(Saved entries)
***

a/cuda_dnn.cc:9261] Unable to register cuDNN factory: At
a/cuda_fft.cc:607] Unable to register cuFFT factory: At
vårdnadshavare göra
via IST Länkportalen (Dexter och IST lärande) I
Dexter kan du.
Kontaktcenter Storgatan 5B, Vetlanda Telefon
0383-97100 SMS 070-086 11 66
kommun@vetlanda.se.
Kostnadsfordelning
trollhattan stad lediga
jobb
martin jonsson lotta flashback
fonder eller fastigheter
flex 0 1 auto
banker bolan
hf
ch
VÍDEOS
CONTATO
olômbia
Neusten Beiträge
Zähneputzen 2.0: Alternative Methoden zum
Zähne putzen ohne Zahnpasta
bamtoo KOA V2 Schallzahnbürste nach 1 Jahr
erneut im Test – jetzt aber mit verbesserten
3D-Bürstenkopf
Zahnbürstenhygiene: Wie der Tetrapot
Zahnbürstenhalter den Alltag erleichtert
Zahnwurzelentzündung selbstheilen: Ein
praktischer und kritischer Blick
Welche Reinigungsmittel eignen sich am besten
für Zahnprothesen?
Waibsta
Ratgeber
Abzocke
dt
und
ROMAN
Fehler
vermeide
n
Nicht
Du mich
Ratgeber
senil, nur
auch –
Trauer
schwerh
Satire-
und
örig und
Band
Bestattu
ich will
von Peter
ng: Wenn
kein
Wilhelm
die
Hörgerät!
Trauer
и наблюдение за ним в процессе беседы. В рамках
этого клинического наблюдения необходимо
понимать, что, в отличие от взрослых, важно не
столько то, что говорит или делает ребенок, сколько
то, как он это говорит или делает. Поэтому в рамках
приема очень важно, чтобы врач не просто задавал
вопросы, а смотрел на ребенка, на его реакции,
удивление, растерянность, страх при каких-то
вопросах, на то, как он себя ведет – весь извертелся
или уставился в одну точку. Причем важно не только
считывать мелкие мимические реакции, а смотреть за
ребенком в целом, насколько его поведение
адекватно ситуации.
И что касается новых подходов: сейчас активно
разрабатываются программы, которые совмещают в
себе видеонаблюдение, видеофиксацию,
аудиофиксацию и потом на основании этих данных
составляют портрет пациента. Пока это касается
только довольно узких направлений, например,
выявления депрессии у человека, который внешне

***

◆ What is being asked
Report how many lines in the rows above contain the string "Unable", matching case exactly. Give only the number.

◆ Worked solution
2